Warming drives US toxic algae spread
Blooms bi-product of global warming
SALEM, Oregon, June 23, (AP): The words blasted to cellphones around Oregon’s capital city were ominous: “Civil emergency . prepare for action.”
Within half an hour, a second official alert clarified the subject wasn’t impending violence but toxins from an algae bloom, detected in Salem’s water supply.
Across the US, reservoirs that supply drinking water and lakes used for recreation are experiencing similar events with growing frequency. The trend represents another impact of global warming and raises looming questions about the effects on human health, researchers say.
“When water bodies warm up earlier and stay warmer longer ... you increase the number of incidents,” said Wayne Carmichael, a retired Wright State University professor specializing in the organisms. “That’s just logical, and it’s being borne out.”
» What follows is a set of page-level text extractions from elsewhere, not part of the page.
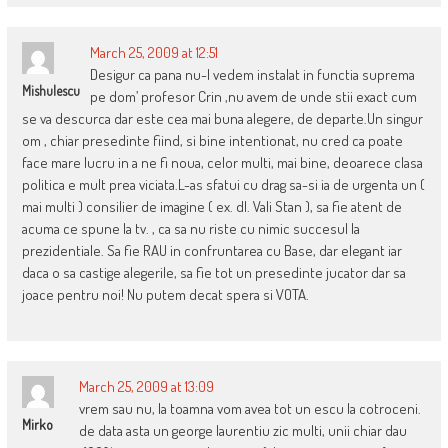
March 25, 2009 at 12:51
Desigur ca pana nu-l vedem instalat in functia suprema
Mishulescu
pe dom’ profesor Crin ,nu avem de unde stii exact cum
se va descurca dar este cea mai buna alegere, de departe.Un singur
om , chiar presedinte fiind, si bine intentionat, nu cred ca poate
face mare lucru in a ne fi noua, celor multi, mai bine, deoarece clasa
politica e mult prea viciata.L-as sfatui cu drag sa-si ia de urgenta un (
mai multi ) consilier de imagine ( ex. dl. Vali Stan ), sa fie atent de
acuma ce spune la tv. , ca sa nu riste cu nimic succesul la
prezidentiale. Sa fie RAU in confruntarea cu Base, dar elegant iar
daca o sa castige alegerile, sa fie tot un presedinte jucator dar sa
joace pentru noi! Nu putem decat spera si VOTA.
March 25, 2009 at 13:09
vrem sau nu, la toamna vom avea tot un escu la cotroceni.
Mirko
de data asta un george laurentiu zic multi, unii chiar dau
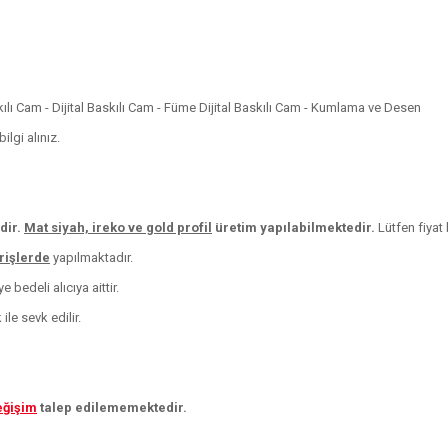
skılı Cam - Dijital Baskılı Cam - Füme Dijital Baskılı Cam - Kumlama ve Desen
lgi alınız.
dir.
Mat siyah, ireko ve
gold profil
üretim yapılabilmektedir.
Lütfen fiyat b
arişlerde
yapılmaktadır.
 bedeli alıcıya aittir.
le sevk edilir.
eğişim
talep edilememektedir.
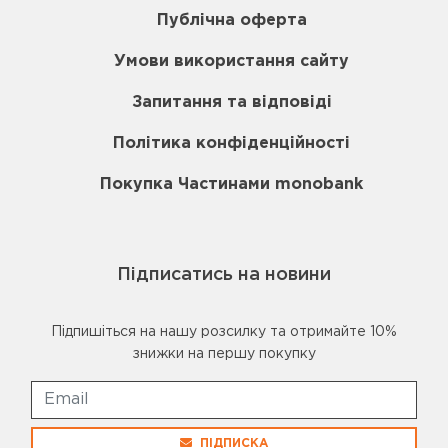
Публічна оферта
Умови використання сайту
Запитання та відповіді
Політика конфіденційності
Покупка Частинами monobank
Підписатись на новини
Підпишіться на нашу розсилку та отримайте 10%
знижки на першу покупку
ПІДПИСКА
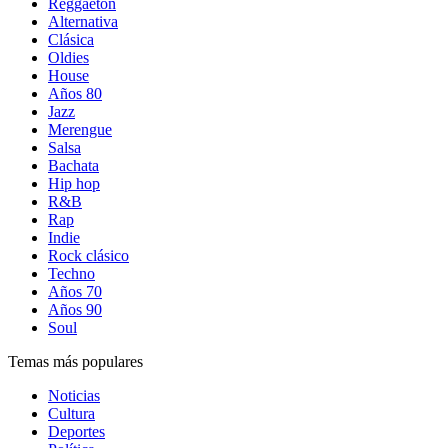
Reggaetón
Alternativa
Clásica
Oldies
House
Años 80
Jazz
Merengue
Salsa
Bachata
Hip hop
R&B
Rap
Indie
Rock clásico
Techno
Años 70
Años 90
Soul
Temas más populares
Noticias
Cultura
Deportes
Technically called cyanobacteria, the ancient class of organisms that create the blooms are present nearly everywhere water is found but thrive in warm, still bodies like lakes and ponds. They also create a unique class of toxins, the impact of which on humans is only partly understood.
Long linked to animal deaths, high doses of the toxins in humans can cause liver damage and attack the nervous system. In the largest outbreaks, hundreds have been sickened by blooms in reservoirs and lakes, and officials in some areas now routinely close water bodies used for recreation and post warnings when blooms occur.
But less is known about exposure at lower doses, especially over the long term.
Small studies have linked exposure to liver cancer — one toxin is classified as a carcinogen, and others have pointed to potential links to neurodegenerative disease. But definitively proving those links would require larger studies, said Carmichael, who helped the World Health Organization set the first safe exposure standards for the toxins.
“It’s absolutely certain in my mind that warming temperatures are going to end up causing more of these algal blooms,” said Steven Chapra, an environmental engineering professor at Tufts University.
Chapra led a team including scientists from the Massachusetts Institute of Technology and the US Environmental Protection Agency in one of the most comprehensive studies of the interplay between global warming and the blooms, published in 2017.